適切なダイエットや体重コントロールは、まず自分にとってそれが本当に必要かどうか判断することから始めましょう。体重管理の目標とするBMI(kg/m2)は、年齢によって異なりますが、食事摂取基準(2025年版)での目標とするBMIの範囲は、18~49歳は18.5~24.9、50~64歳は20.0~24.9、65歳以上は21.5~24.9と設定されています[4]。BMIが上記の範囲内であっても、腹囲が基準を超えていたり、血圧や血糖が高めであったり、体力や気力が以前より減ったと感じる方は、食事の内容や生活の質を見直しましょう。
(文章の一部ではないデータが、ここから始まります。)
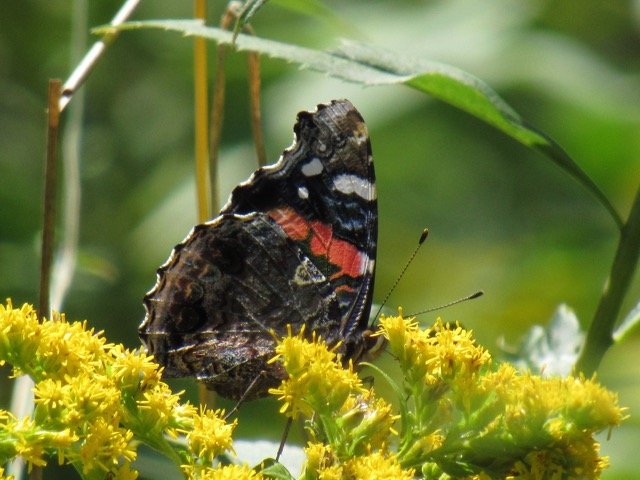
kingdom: Animalia
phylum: Arthropoda
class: Insecta
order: Lepidoptera
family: Nymphalidae
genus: Vanessa
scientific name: Vanessa atalanta
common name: Red Admiral
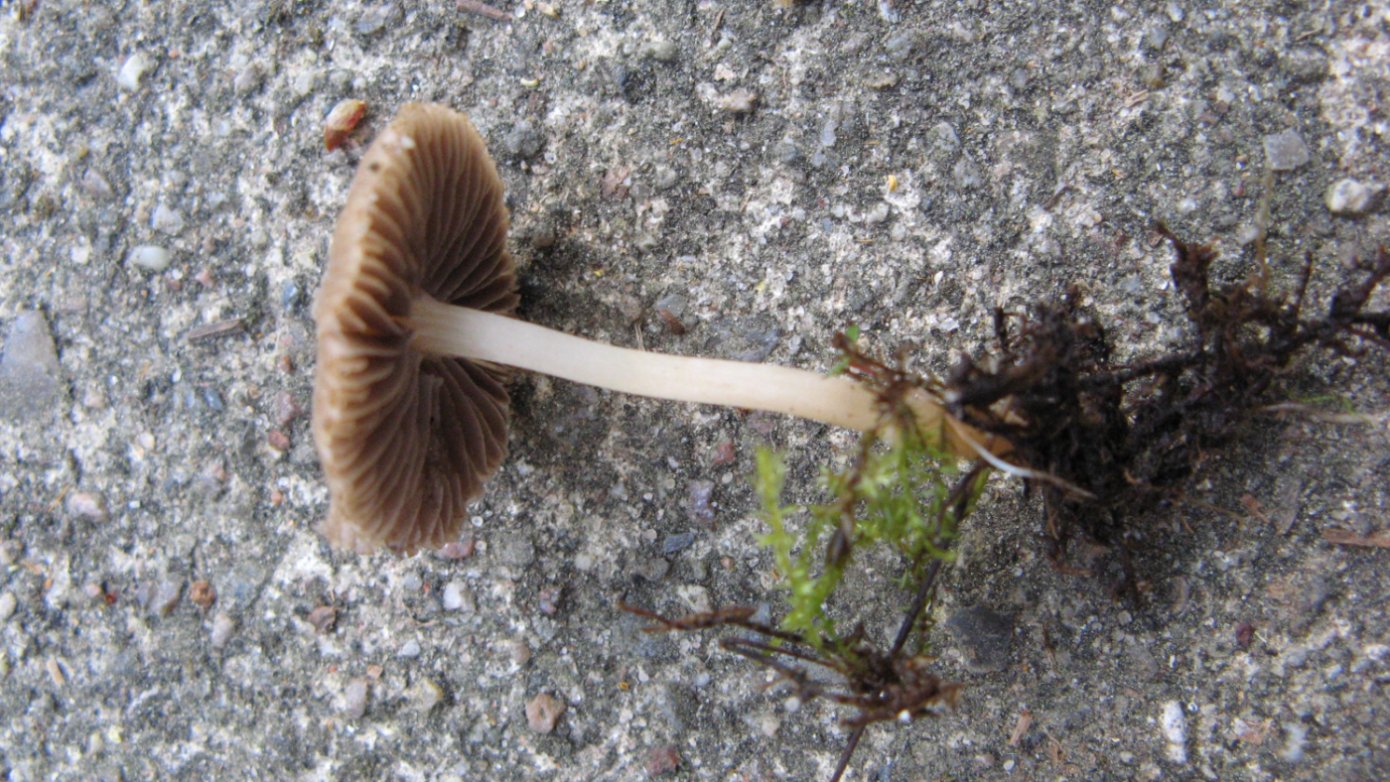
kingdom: Fungi
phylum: Basidiomycota
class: Agaricomycetes
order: Agaricales
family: Psathyrellaceae
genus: Psathyrella
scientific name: Psathyrella thujina
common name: staude-mørkhat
「特に、何も気になるところはない」という人でも、食事記録をつけてみるとよいでしょう。「何から始めたらよいか、わからない」という人にも、食事記録はお勧めです。いつ、どんなときに、どのようなものを食べて、どのように感じたかがわかり、課題や改善点を可視化できます。スマートフォンを持っている人は、さまざまなヘルスケアアプリがあるので、ぜひ自分に合ったものを見つけて使ってみてください。
高血糖、脂質異常、血圧高値の改善や重症化予防のためには、減量や肥満の是正が推奨されています[4]。3~4%の緩やかな減量でも、検査値の異常は改善するといわれています。まずは、小さな一歩を踏み出し、手ごたえを感じながら継続していきましょう。
減量に取り組む際は、特定の食品を抜いたり極端に食事量を減らしたりするのではなく、主食・主菜・副菜をそろえたバランスのよい食事を基本に、食材の選択や調理法の工夫、菓子・アルコールなどの嗜好品の摂取を見直してみましょう。また、「減らす」「控える」といった漠然とした目標ではなく、「ご飯は1膳まで」「間食は1日1回まで」と具体的に決めると実践しやすくなります。自分に合った方法で、毎日の食事をより健康的なものにしていきましょう。
さらに、持続的に取り組むためには、できない日があっても落ち込まず、複数日で調整するなど計画に柔軟性を持たせることが大切です。無理なく続けることを意識しながら、健康的な生活習慣を身につけていきましょう。